To do - Recast the data below as a Markdown table with the columns "Row" and "Line," where each line gets its own row number and blank lines are skipped. Leave the pictures out of the table.

Material shown -
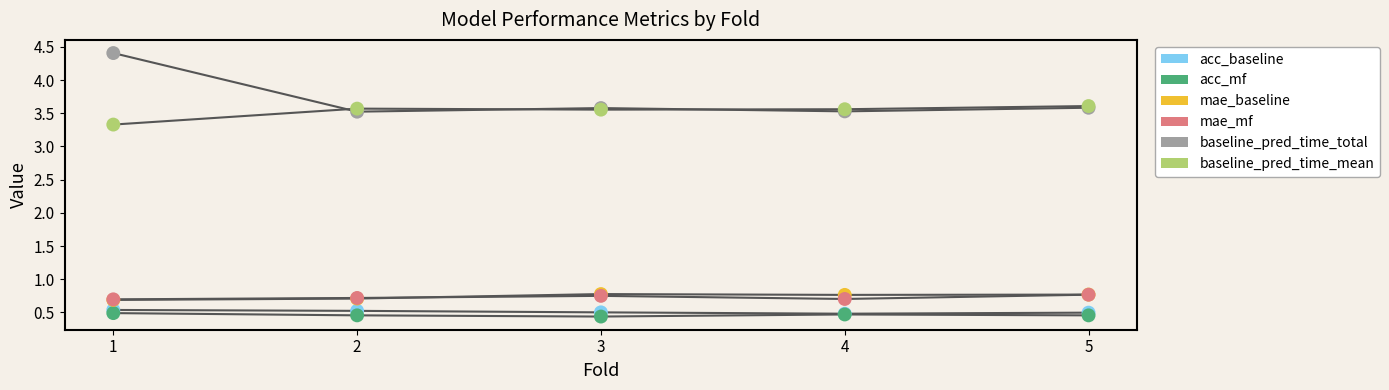

How many lines are shown in the chart?

6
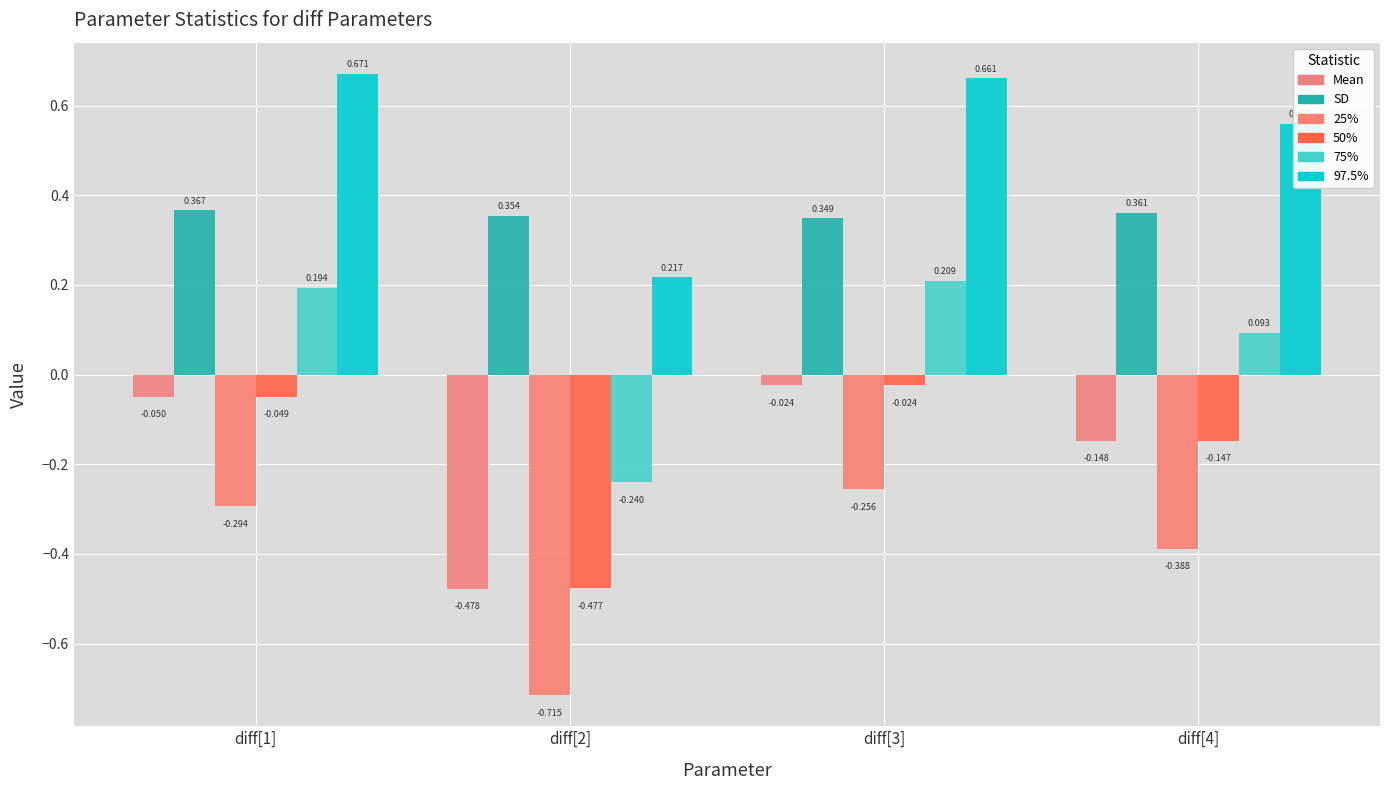

What is the difference between the highest and lowest values at diff[2]?

1.1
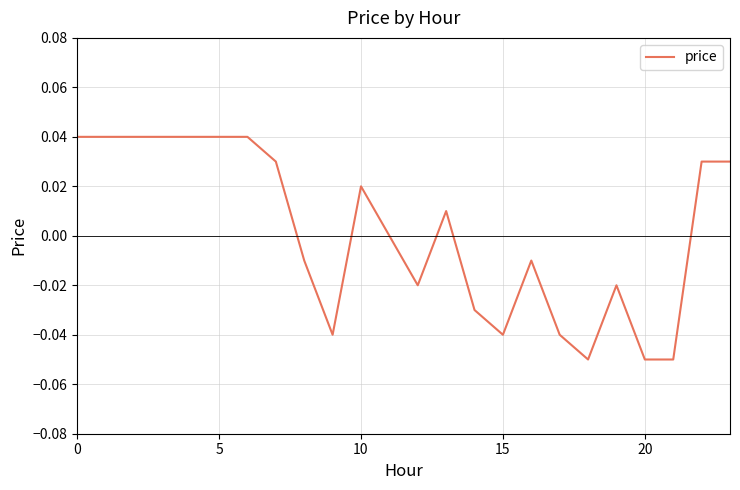

What is the difference between the maximum and second lowest values?

0.1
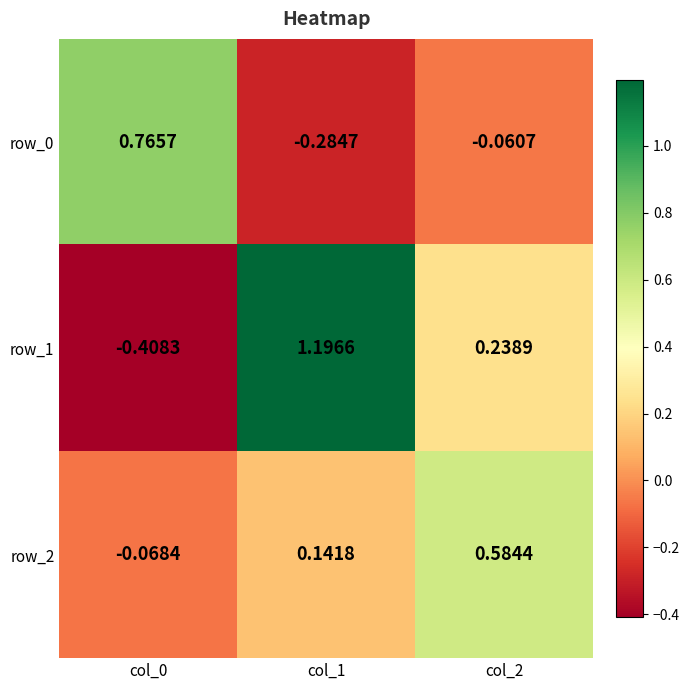

Is the value of row_2 at col_0 greater than the value of row_0 at col_2?

No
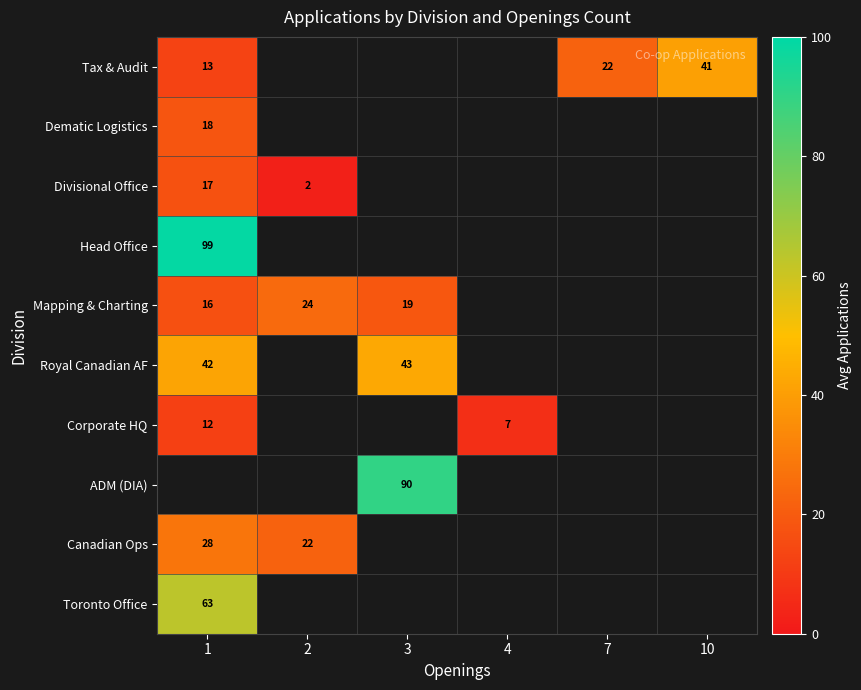

Is it true that Head Office equals 175.6 at 1?

False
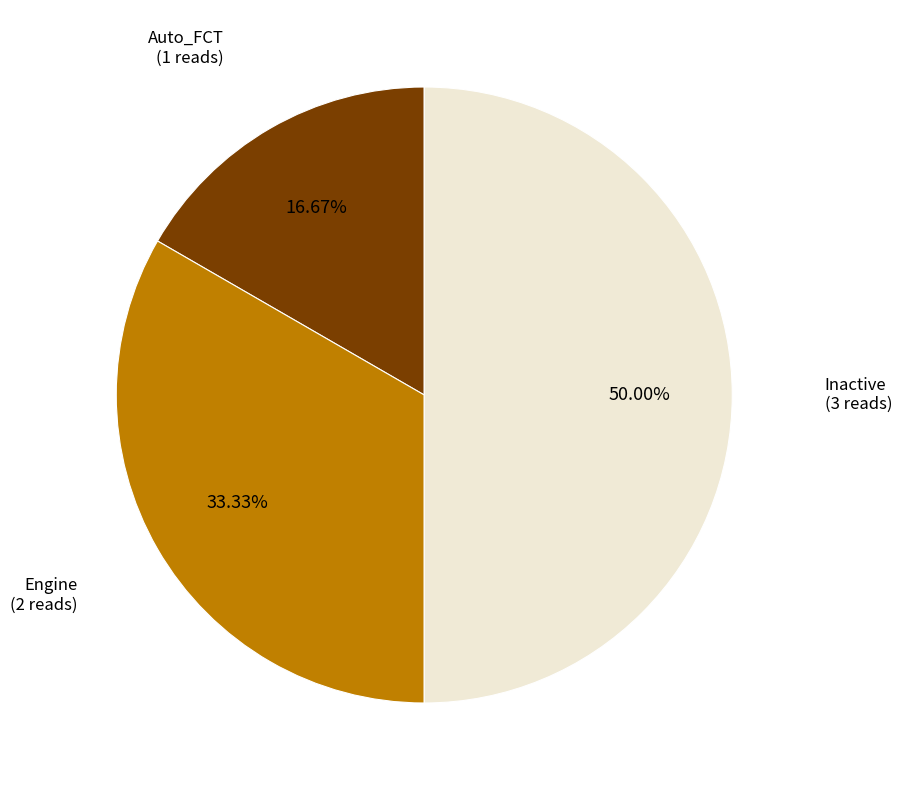

What is the ratio of the value at Engine to the value at Inactive?

0.7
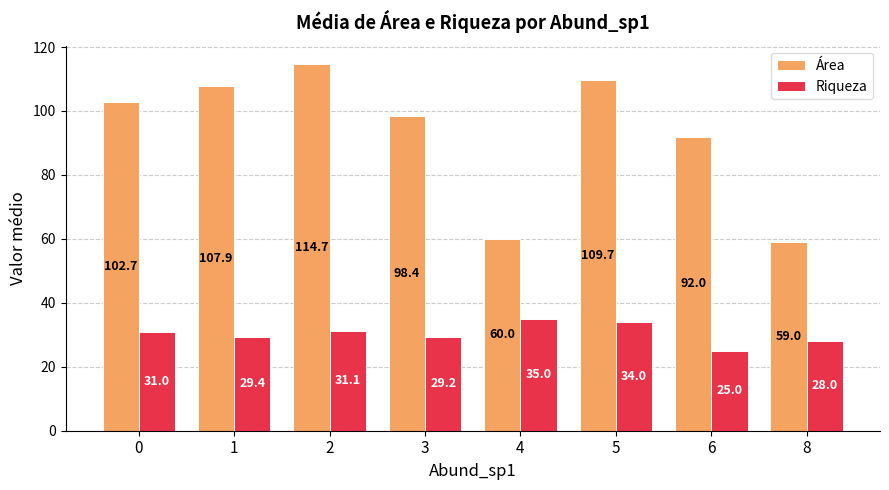

What is the difference between the maximum and minimum values in the Área series?

55.7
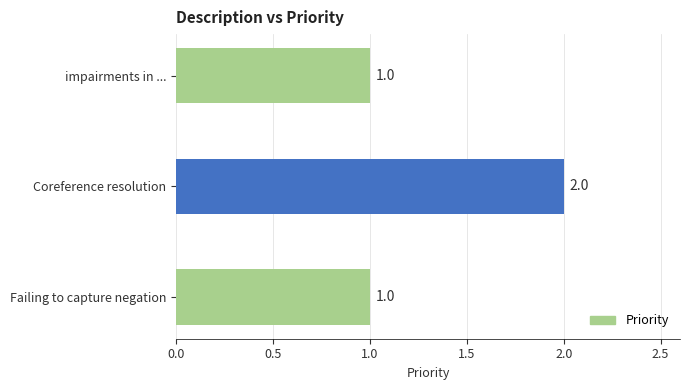

What is the difference between the maximum and minimum values?

1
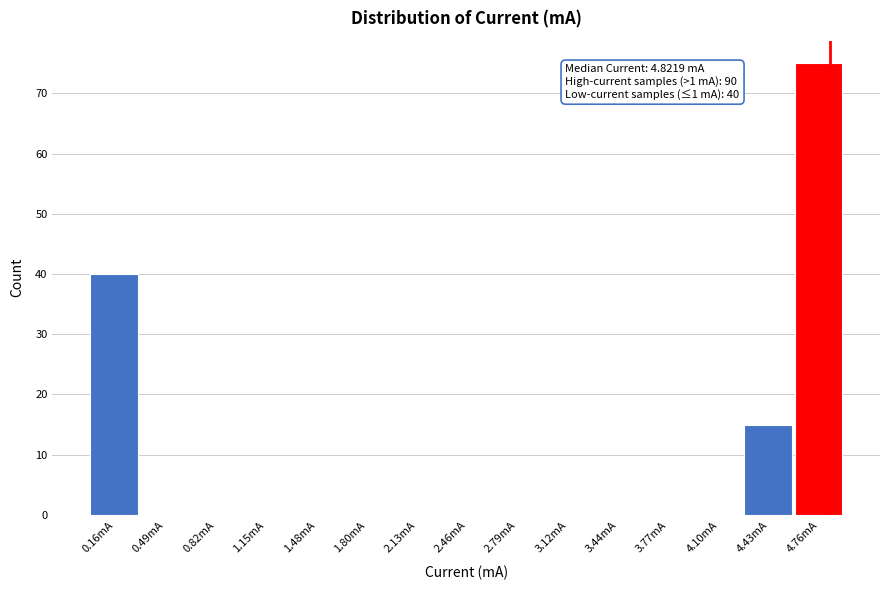

Over which range of the x-axis is the bar tallest?

4.60 to 4.90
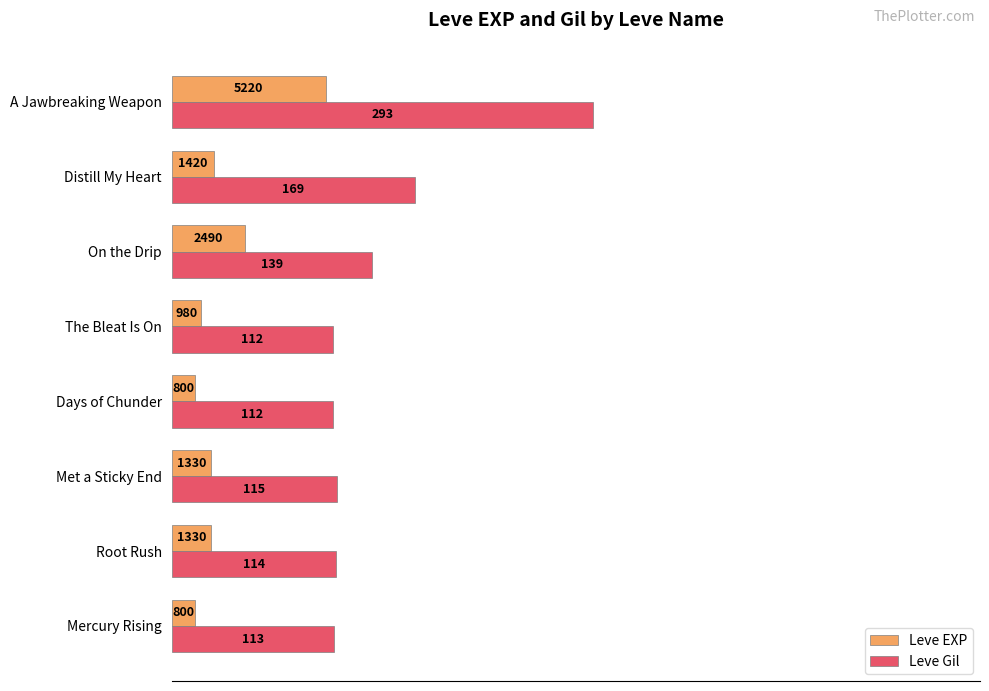

What are all the series names shown in the legend?

Leve EXP, Leve Gil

Answer to this problem -
| Row | Line |
|---|---|
| 1 | How many lines are shown in the chart? |
| 2 | 6 |
| 3 | What is the difference between the highest and lowest values at diff[2]? |
| 4 | 1.1 |
| 5 | What is the difference between the maximum and second lowest values? |
| 6 | 0.1 |
| 7 | Is the value of row_2 at col_0 greater than the value of row_0 at col_2? |
| 8 | No |
| 9 | Is it true that Head Office equals 175.6 at 1? |
| 10 | False |
| 11 | What is the ratio of the value at Engine to the value at Inactive? |
| 12 | 0.7 |
| 13 | What is the difference between the maximum and minimum values in the Área series? |
| 14 | 55.7 |
| 15 | What is the difference between the maximum and minimum values? |
| 16 | 1 |
| 17 | Over which range of the x-axis is the bar tallest? |
| 18 | 4.60 to 4.90 |
| 19 | What are all the series names shown in the legend? |
| 20 | Leve EXP, Leve Gil |